= PROVIDED RECORDS =

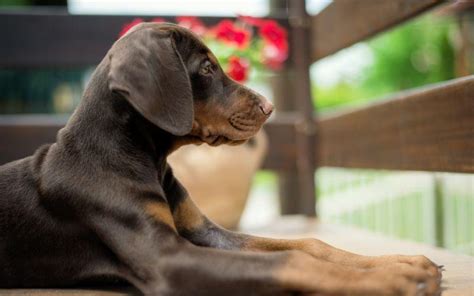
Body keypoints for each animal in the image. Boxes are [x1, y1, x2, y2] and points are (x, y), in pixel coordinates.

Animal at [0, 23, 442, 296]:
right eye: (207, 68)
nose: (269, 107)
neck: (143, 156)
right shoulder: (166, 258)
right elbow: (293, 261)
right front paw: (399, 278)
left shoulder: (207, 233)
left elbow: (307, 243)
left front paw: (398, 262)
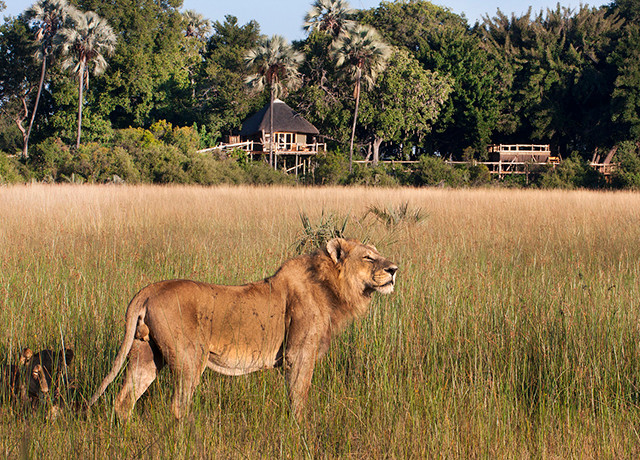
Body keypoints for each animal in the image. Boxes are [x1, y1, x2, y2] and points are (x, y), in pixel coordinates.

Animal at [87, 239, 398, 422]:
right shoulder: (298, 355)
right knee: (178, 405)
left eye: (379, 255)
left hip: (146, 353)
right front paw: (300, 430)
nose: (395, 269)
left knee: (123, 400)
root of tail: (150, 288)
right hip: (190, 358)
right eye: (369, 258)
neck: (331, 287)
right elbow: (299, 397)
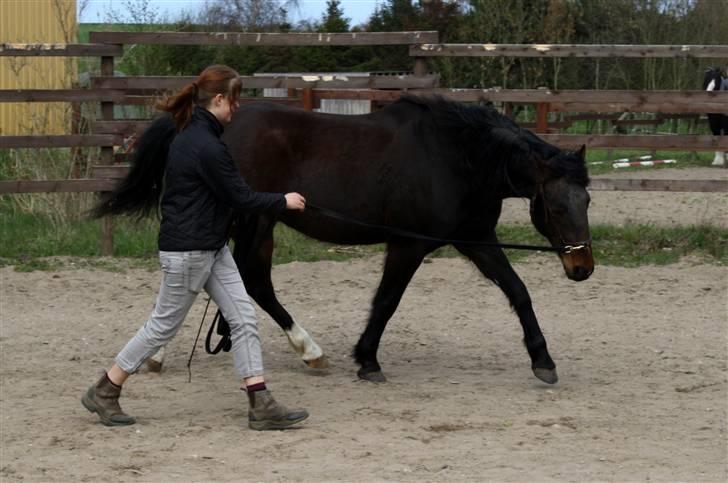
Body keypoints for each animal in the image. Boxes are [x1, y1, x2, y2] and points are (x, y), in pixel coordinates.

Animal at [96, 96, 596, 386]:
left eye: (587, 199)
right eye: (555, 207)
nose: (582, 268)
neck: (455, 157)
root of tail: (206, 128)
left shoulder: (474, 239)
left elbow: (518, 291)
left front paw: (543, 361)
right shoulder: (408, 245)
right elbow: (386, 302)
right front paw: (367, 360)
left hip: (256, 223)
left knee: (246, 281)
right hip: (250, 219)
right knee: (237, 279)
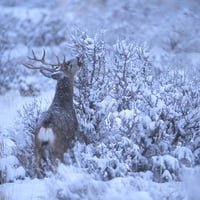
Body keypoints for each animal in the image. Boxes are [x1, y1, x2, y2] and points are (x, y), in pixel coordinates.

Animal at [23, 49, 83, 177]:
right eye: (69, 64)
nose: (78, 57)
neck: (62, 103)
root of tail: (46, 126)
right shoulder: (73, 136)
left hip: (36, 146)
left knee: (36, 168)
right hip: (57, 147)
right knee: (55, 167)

= WHAT TO PRODUCE =
Only lines belong in the copy, not pictures: write out exactly the lines of the records from the first through the one holding "right front paw: (300, 430)".

= REPLY TO THE TASK =
Body keypoints for each animal in the image. Boxes are [x1, y1, x2, y2] and points are (x, y), in pixel coordinates.

Animal at [0, 23, 442, 296]:
right eye: (207, 68)
nose: (269, 107)
neck: (143, 156)
right shoulder: (166, 258)
right elbow: (293, 261)
right front paw: (399, 278)
left shoulder: (207, 233)
left elbow: (307, 243)
left front paw: (398, 262)
Body keypoints for each animal in the image. Boxes are [x1, y1, x2, y2] and points are (x, y), in pixel coordinates.

Animal at [87, 239, 398, 422]:
right shoulder: (298, 355)
right knee: (178, 405)
left eye: (379, 255)
left hip: (146, 353)
right front paw: (300, 430)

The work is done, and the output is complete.